Hidden Costs to Watch
- Long-context surcharges: GPT-5.4 doubles input pricing beyond 272K tokens and adds 1.5× on output. Gemini 3.1 Pro doubles input beyond 200K tokens. Claude removed its long-context premium on March 13, 2026 — the full 1M window is now at standard rates. Budget accordingly for large codebase ingestion.
- Thinking tokens: Gemini 3.1 Pro's chain-of-thought reasoning generates internal tokens billed at output rates. A simple prompt can consume 3–5× more tokens than expected.
- Rate limits: Cheap models may throttle under heavy load. DeepSeek V3.2 gives 5M free tokens on signup with no hard rate limit, but may slow responses during high-traffic periods.
- Speed costs money: Claude Opus 4.6 Fast Mode costs 6× standard ($30/$150 per MTok). GPT-5.4 Pro costs 12× standard ($30/$180).
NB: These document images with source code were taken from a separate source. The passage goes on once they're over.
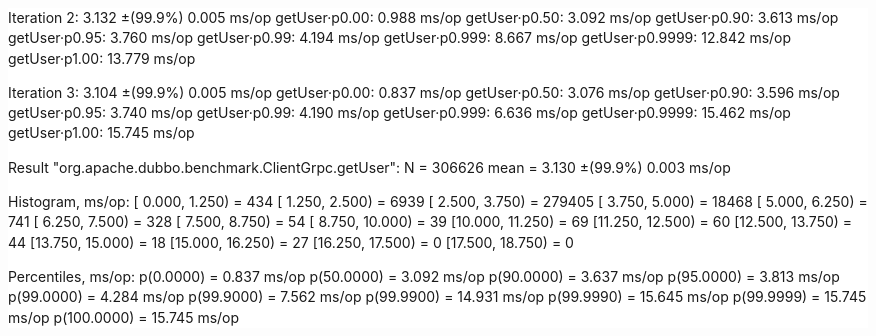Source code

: Iteration   2: 3.132 ±(99.9%) 0.005 ms/op
                 getUser·p0.00:   0.988 ms/op
                 getUser·p0.50:   3.092 ms/op
                 getUser·p0.90:   3.613 ms/op
                 getUser·p0.95:   3.760 ms/op
                 getUser·p0.99:   4.194 ms/op
                 getUser·p0.999:  8.667 ms/op
                 getUser·p0.9999: 12.842 ms/op
                 getUser·p1.00:   13.779 ms/op

Iteration   3: 3.104 ±(99.9%) 0.005 ms/op
                 getUser·p0.00:   0.837 ms/op
                 getUser·p0.50:   3.076 ms/op
                 getUser·p0.90:   3.596 ms/op
                 getUser·p0.95:   3.740 ms/op
                 getUser·p0.99:   4.190 ms/op
                 getUser·p0.999:  6.636 ms/op
                 getUser·p0.9999: 15.462 ms/op
                 getUser·p1.00:   15.745 ms/op



Result "org.apache.dubbo.benchmark.ClientGrpc.getUser":
  N = 306626
  mean =      3.130 ±(99.9%) 0.003 ms/op

  Histogram, ms/op:
    [ 0.000,  1.250) = 434 
    [ 1.250,  2.500) = 6939 
    [ 2.500,  3.750) = 279405 
    [ 3.750,  5.000) = 18468 
    [ 5.000,  6.250) = 741 
    [ 6.250,  7.500) = 328 
    [ 7.500,  8.750) = 54 
    [ 8.750, 10.000) = 39 
    [10.000, 11.250) = 69 
    [11.250, 12.500) = 60 
    [12.500, 13.750) = 44 
    [13.750, 15.000) = 18 
    [15.000, 16.250) = 27 
    [16.250, 17.500) = 0 
    [17.500, 18.750) = 0 

  Percentiles, ms/op:
      p(0.0000) =      0.837 ms/op
     p(50.0000) =      3.092 ms/op
     p(90.0000) =      3.637 ms/op
     p(95.0000) =      3.813 ms/op
     p(99.0000) =      4.284 ms/op
     p(99.9000) =      7.562 ms/op
     p(99.9900) =     14.931 ms/op
     p(99.9990) =     15.645 ms/op
     p(99.9999) =     15.745 ms/op
    p(100.0000) =     15.745 ms/op
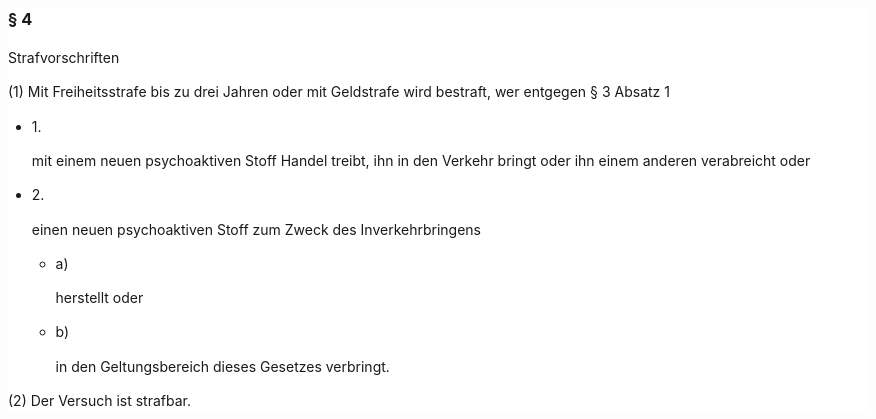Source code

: </div>

</div>

</div>

</div>

<span id="BJNR261510016BJNE000400000.html"></span>

### § 4  
Strafvorschriften

<div>

<div class="jnhtml">

<div>

<div class="jurAbsatz">

(1) Mit Freiheitsstrafe bis zu drei Jahren oder mit Geldstrafe wird
bestraft, wer entgegen § 3 Absatz 1

  - 1\.
    
    <div>
    
    mit einem neuen psychoaktiven Stoff Handel treibt, ihn in den
    Verkehr bringt oder ihn einem anderen verabreicht oder
    
    </div>

  - 2\.
    
    <div>
    
    einen neuen psychoaktiven Stoff zum Zweck des Inverkehrbringens
    
      - a)
        
        <div>
        
        herstellt oder
        
        </div>
    
      - b)
        
        <div>
        
        in den Geltungsbereich dieses Gesetzes verbringt.
        
        </div>
    
    </div>

</div>

<div class="jurAbsatz">

(2) Der Versuch ist strafbar.

</div>
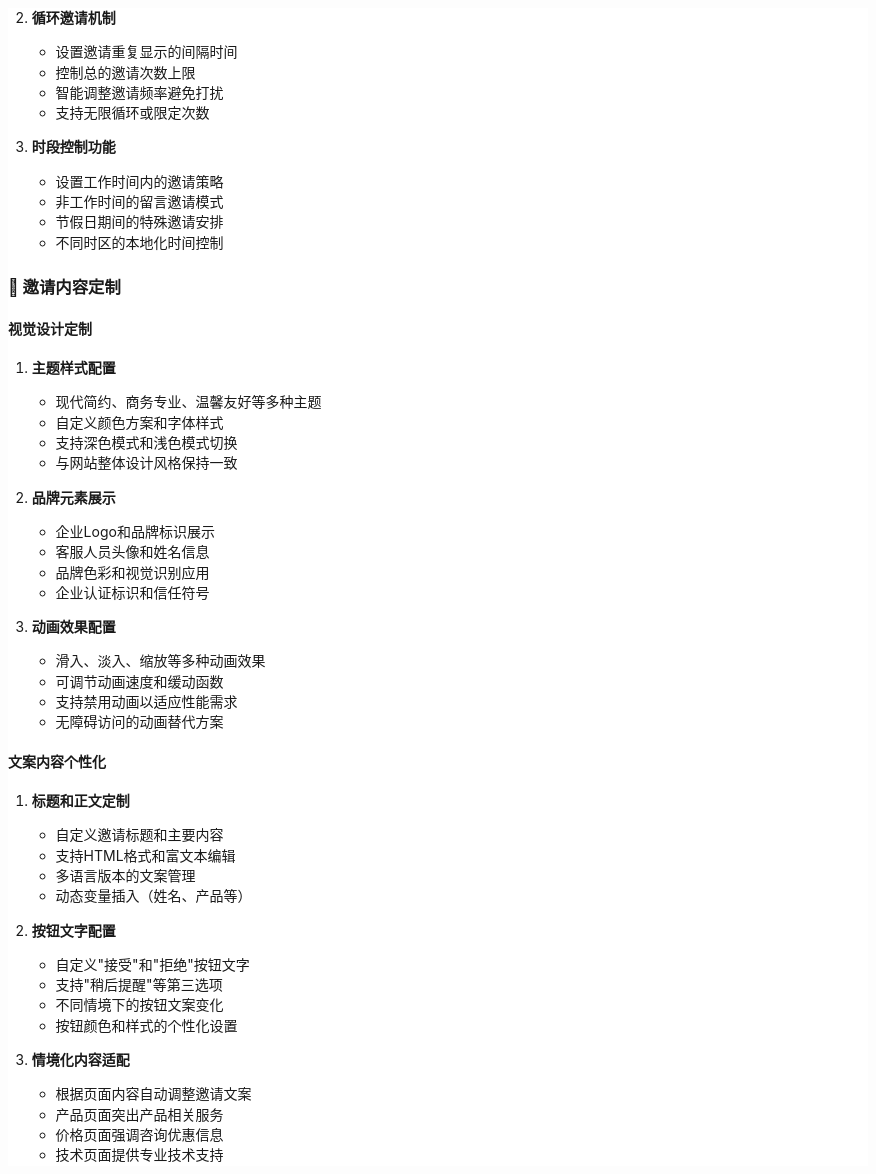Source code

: 2. **循环邀请机制**
   - 设置邀请重复显示的间隔时间
   - 控制总的邀请次数上限
   - 智能调整邀请频率避免打扰
   - 支持无限循环或限定次数

3. **时段控制功能**
   - 设置工作时间内的邀请策略
   - 非工作时间的留言邀请模式
   - 节假日期间的特殊邀请安排
   - 不同时区的本地化时间控制

### 🌟 邀请内容定制

#### 视觉设计定制

1. **主题样式配置**
   - 现代简约、商务专业、温馨友好等多种主题
   - 自定义颜色方案和字体样式
   - 支持深色模式和浅色模式切换
   - 与网站整体设计风格保持一致

2. **品牌元素展示**
   - 企业Logo和品牌标识展示
   - 客服人员头像和姓名信息
   - 品牌色彩和视觉识别应用
   - 企业认证标识和信任符号

3. **动画效果配置**
   - 滑入、淡入、缩放等多种动画效果
   - 可调节动画速度和缓动函数
   - 支持禁用动画以适应性能需求
   - 无障碍访问的动画替代方案

#### 文案内容个性化

1. **标题和正文定制**
   - 自定义邀请标题和主要内容
   - 支持HTML格式和富文本编辑
   - 多语言版本的文案管理
   - 动态变量插入（姓名、产品等）

2. **按钮文字配置**
   - 自定义"接受"和"拒绝"按钮文字
   - 支持"稍后提醒"等第三选项
   - 不同情境下的按钮文案变化
   - 按钮颜色和样式的个性化设置

3. **情境化内容适配**
   - 根据页面内容自动调整邀请文案
   - 产品页面突出产品相关服务
   - 价格页面强调咨询优惠信息
   - 技术页面提供专业技术支持
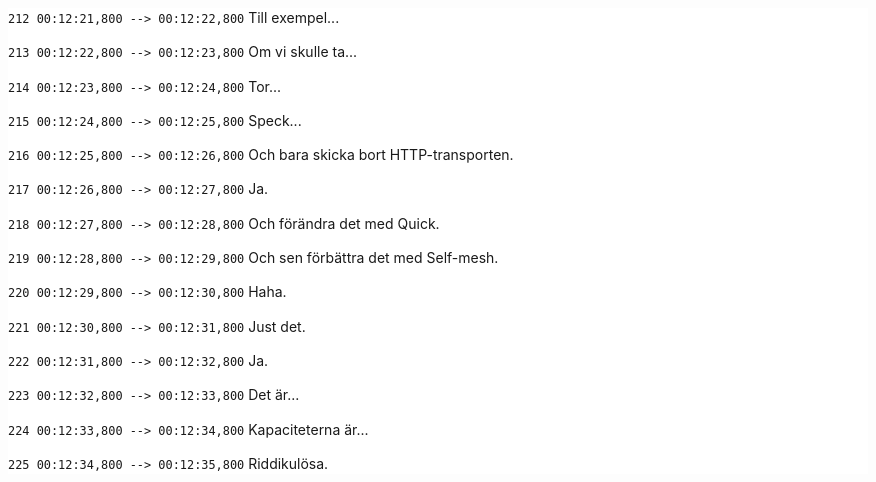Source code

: 

`212 00:12:21,800 --> 00:12:22,800`
Till exempel...



`213 00:12:22,800 --> 00:12:23,800`
Om vi skulle ta...



`214 00:12:23,800 --> 00:12:24,800`
Tor...



`215 00:12:24,800 --> 00:12:25,800`
Speck...



`216 00:12:25,800 --> 00:12:26,800`
Och bara skicka bort HTTP-transporten.



`217 00:12:26,800 --> 00:12:27,800`
Ja.



`218 00:12:27,800 --> 00:12:28,800`
Och förändra det med Quick.



`219 00:12:28,800 --> 00:12:29,800`
Och sen förbättra det med Self-mesh.



`220 00:12:29,800 --> 00:12:30,800`
Haha.



`221 00:12:30,800 --> 00:12:31,800`
Just det.



`222 00:12:31,800 --> 00:12:32,800`
Ja.



`223 00:12:32,800 --> 00:12:33,800`
Det är...



`224 00:12:33,800 --> 00:12:34,800`
Kapaciteterna är...



`225 00:12:34,800 --> 00:12:35,800`
Riddikulösa.
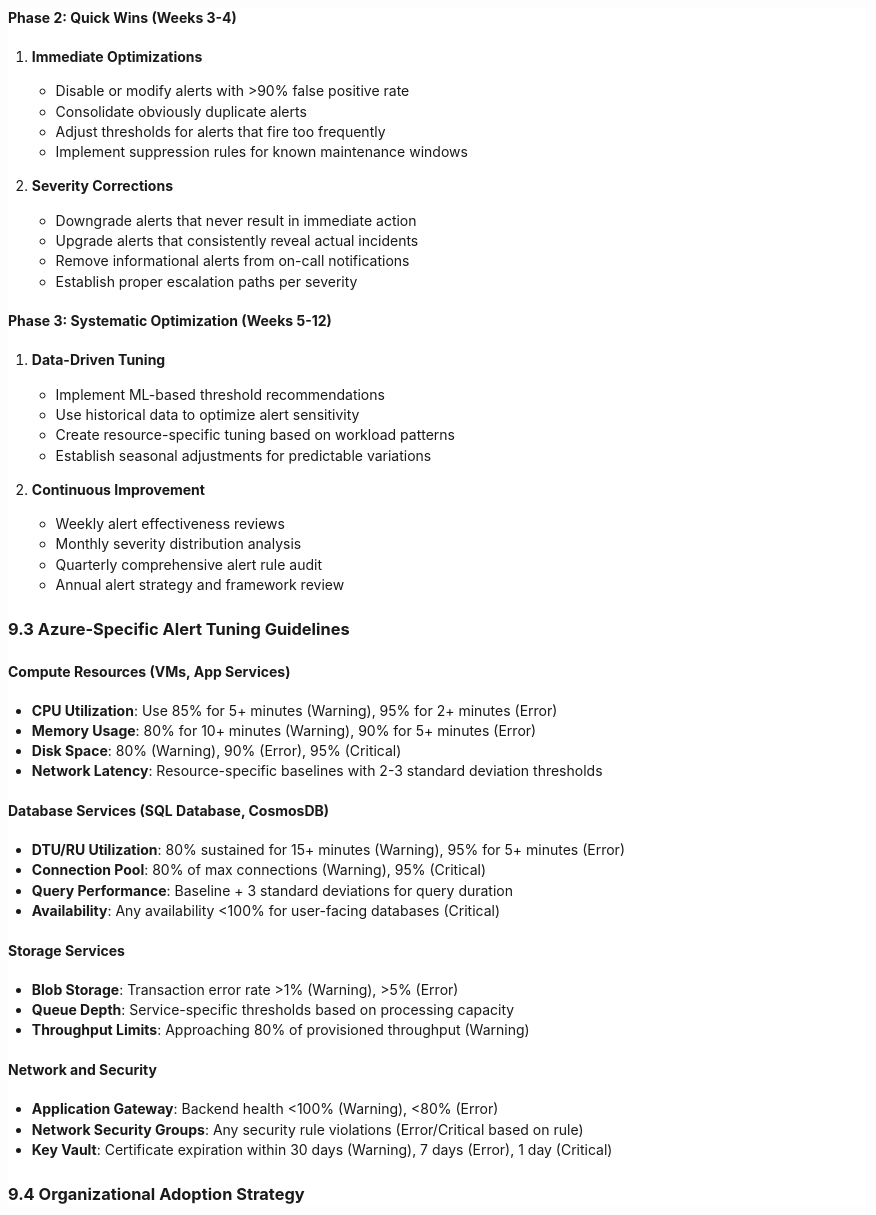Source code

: #### Phase 2: Quick Wins (Weeks 3-4)
1. **Immediate Optimizations**
   - Disable or modify alerts with >90% false positive rate
   - Consolidate obviously duplicate alerts
   - Adjust thresholds for alerts that fire too frequently
   - Implement suppression rules for known maintenance windows

2. **Severity Corrections**
   - Downgrade alerts that never result in immediate action
   - Upgrade alerts that consistently reveal actual incidents
   - Remove informational alerts from on-call notifications
   - Establish proper escalation paths per severity

#### Phase 3: Systematic Optimization (Weeks 5-12)
1. **Data-Driven Tuning**
   - Implement ML-based threshold recommendations
   - Use historical data to optimize alert sensitivity
   - Create resource-specific tuning based on workload patterns
   - Establish seasonal adjustments for predictable variations

2. **Continuous Improvement**
   - Weekly alert effectiveness reviews
   - Monthly severity distribution analysis
   - Quarterly comprehensive alert rule audit
   - Annual alert strategy and framework review

### 9.3 Azure-Specific Alert Tuning Guidelines

#### Compute Resources (VMs, App Services)
- **CPU Utilization**: Use 85% for 5+ minutes (Warning), 95% for 2+ minutes (Error)
- **Memory Usage**: 80% for 10+ minutes (Warning), 90% for 5+ minutes (Error)
- **Disk Space**: 80% (Warning), 90% (Error), 95% (Critical)
- **Network Latency**: Resource-specific baselines with 2-3 standard deviation thresholds

#### Database Services (SQL Database, CosmosDB)
- **DTU/RU Utilization**: 80% sustained for 15+ minutes (Warning), 95% for 5+ minutes (Error)
- **Connection Pool**: 80% of max connections (Warning), 95% (Critical)
- **Query Performance**: Baseline + 3 standard deviations for query duration
- **Availability**: Any availability <100% for user-facing databases (Critical)

#### Storage Services
- **Blob Storage**: Transaction error rate >1% (Warning), >5% (Error)
- **Queue Depth**: Service-specific thresholds based on processing capacity
- **Throughput Limits**: Approaching 80% of provisioned throughput (Warning)

#### Network and Security
- **Application Gateway**: Backend health <100% (Warning), <80% (Error)
- **Network Security Groups**: Any security rule violations (Error/Critical based on rule)
- **Key Vault**: Certificate expiration within 30 days (Warning), 7 days (Error), 1 day (Critical)

### 9.4 Organizational Adoption Strategy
Factor speed requirements into your budget.
Bottom Line
In March 2026, the pricing landscape for AI coding models spans a 100× range — from Qwen 3.5 Flash at $0.065 input to Claude Opus 4.6 Fast Mode at $30 input. The right choice depends on your task complexity, volume, and speed requirements.
For most developers, the sweet spot is a tiered approach: use a cheap model for routine tasks and escalate to a frontier model for hard problems. The GLM-5 family at $1/$3.20 occupies a unique position — frontier-level SWE-bench scores at mid-tier pricing — making it the strongest value proposition for developers who need quality without the Claude/GPT price tag.